Uh...both of those matches have occured.


----------



## Punishment 101 (May 4, 2006)

Rush said:


> How about:
> Dan Henderson .vs. Rich Franklin; Franklin beats Henderson like he did to Quarry in 1-2 minute span. Franklin will show whos the best middleweight in the world.



You are comparing Hendo to Quarry ... you must be a complete mma noob, no way in hell would Franklin EVER walk through Hendo , noone ever has and he has fought a helluva alot tougher competition then Franklin


----------



## Spit206Fire (Jul 17, 2006)

Ya really and the Randleman vs Jackson fight wasn't even good, both fighters got yellow carded for just laying into the corner for a period of time, and then jackson won pretty quick right after that. Honestly it was a boring fight. 

Ya and Dan Henderson is way better then Quarry is, just because they are both Team Qwest fighters doesn't mean you can say they'd both get beaten the same way.


----------



## WouldLuv2FightU (Jul 17, 2006)

Rush said:


> Uh...both of those matches have occured.



Uh...I'm aware of that. Almost everyone else has rematches on their list, not just me.


----------



## Bonnar426 (Jul 18, 2006)

*Open Weight fight night*

Some of the fights that UFC put on is great, but I think being assigned to different weight classes is very limiting. Matt Hughes, Chuck Liddell, and Tim Sylvia are dominating there weight classes and are not really being challenged like they should. So I would like see fighters from two different weight divisions fight each other. Here are my dream matches.

Matt Hughes vs Chuck Liddell (Because Chuck would be a challenge for the most dominate welterweight in UFC history)

Matt Hughes Vs Andrei Arloveski (Matt needs a challenge and I want to see him submit someone who outwheighs him 50 to 60 pounds. If Royce Gracie can defeat a much larger Dan Severn, Hughes can beat a heavyweight like Arloveski). 

Chuck Liddell Vs Tim Sylvia (Sylvia said Arloveski is the only one in the heavyweight division that has skills that matches his own. Since Arloveski vs Sylvia 4 is not going to happen anytime soon, they should go down to the light heavyweight divison and find someone whose skills are par with Sylvia. I think Chuck would give Sylvia the fight of his life).
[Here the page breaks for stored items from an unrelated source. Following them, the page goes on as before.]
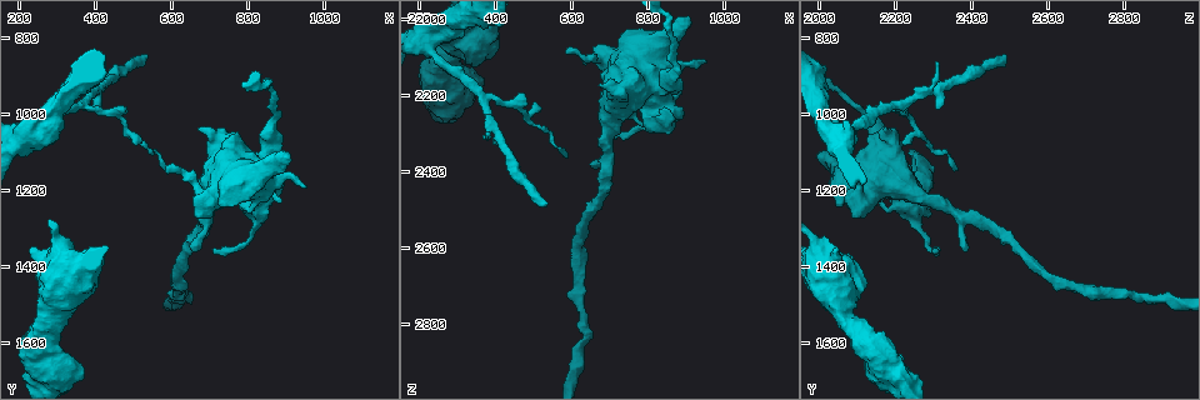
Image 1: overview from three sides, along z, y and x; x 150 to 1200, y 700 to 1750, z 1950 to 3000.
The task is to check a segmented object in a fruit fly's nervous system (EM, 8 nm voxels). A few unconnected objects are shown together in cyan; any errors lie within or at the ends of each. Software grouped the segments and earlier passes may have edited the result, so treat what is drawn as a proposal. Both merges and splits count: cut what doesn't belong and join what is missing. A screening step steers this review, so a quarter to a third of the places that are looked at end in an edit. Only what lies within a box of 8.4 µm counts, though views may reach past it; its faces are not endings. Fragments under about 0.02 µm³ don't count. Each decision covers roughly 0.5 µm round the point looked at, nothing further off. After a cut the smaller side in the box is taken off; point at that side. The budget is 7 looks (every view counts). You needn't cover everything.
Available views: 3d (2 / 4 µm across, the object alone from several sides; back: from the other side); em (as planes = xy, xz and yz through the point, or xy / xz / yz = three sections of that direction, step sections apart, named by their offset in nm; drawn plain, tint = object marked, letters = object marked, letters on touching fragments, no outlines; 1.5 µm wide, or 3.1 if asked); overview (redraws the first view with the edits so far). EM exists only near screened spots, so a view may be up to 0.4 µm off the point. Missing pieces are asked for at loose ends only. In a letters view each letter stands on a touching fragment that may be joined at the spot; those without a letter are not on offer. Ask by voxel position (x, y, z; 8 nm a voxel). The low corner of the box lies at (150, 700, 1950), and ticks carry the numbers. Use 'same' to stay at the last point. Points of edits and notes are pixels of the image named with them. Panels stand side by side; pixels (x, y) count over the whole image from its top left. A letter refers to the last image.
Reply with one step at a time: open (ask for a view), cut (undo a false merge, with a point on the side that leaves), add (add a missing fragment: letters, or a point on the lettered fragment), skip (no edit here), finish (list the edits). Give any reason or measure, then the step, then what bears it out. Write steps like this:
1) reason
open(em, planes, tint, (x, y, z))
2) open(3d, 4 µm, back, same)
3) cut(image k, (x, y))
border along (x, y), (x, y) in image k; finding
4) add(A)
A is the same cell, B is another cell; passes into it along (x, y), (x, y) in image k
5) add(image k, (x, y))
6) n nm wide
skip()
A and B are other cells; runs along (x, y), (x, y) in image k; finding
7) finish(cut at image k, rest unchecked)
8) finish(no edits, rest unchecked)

Ken Shamrock Vs Nick Diaz (Ken Shamrock wants to face Tito Ortiz and give him a beating. Since the last fight did not work out for Ken, Ortiz vs Shamrock 3 will most likely never happen. So the only thing to do is give Ken another rival. Who better then Nick Diaz? If Ken thought Tito was bad, wait until he gets a load of Diaz. If by some off chance this match was ever made, Diaz will most likely mouth off to every single person in Shamrocks camp, send hateful e-mail messages to Shamrock's computer and last but not least, getting right into Shamrock's face with a real disrespectful additude. Shamrock would forget about Tito Ortiz and try to brutalize Diaz in the octagon. This would be an awsome fight. 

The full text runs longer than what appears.